Exercise inputs Block Start

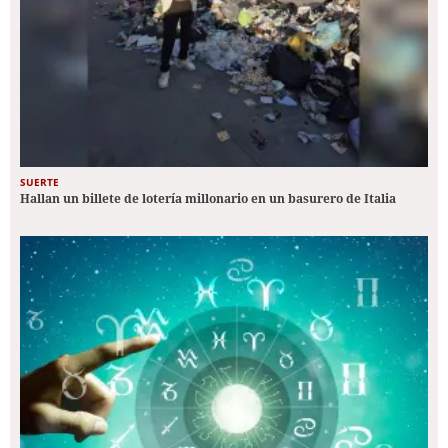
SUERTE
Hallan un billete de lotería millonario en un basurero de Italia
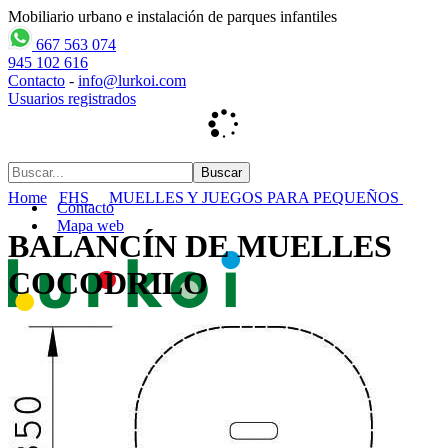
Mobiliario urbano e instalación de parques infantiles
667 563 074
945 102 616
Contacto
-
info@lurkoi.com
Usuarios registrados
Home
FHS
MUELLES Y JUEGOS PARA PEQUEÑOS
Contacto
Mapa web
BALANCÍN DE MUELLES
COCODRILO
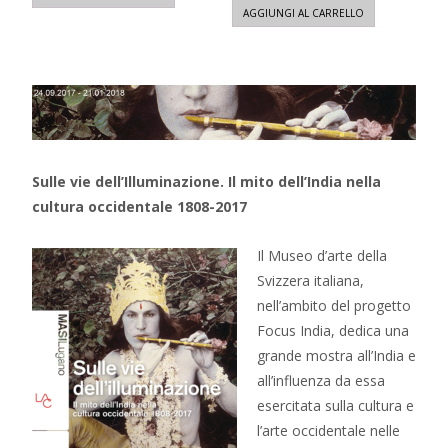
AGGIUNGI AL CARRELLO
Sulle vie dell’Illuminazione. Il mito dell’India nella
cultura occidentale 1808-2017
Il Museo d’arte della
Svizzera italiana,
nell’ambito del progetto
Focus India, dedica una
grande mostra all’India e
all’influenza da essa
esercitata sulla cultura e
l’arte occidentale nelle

Exercise inputs Block End

* [What you should do] Gather every line from the rows above that contains the word "occidentale". Case counts.

* [Problem solution]
cultura occidentale 1808-2017
l’arte occidentale nelle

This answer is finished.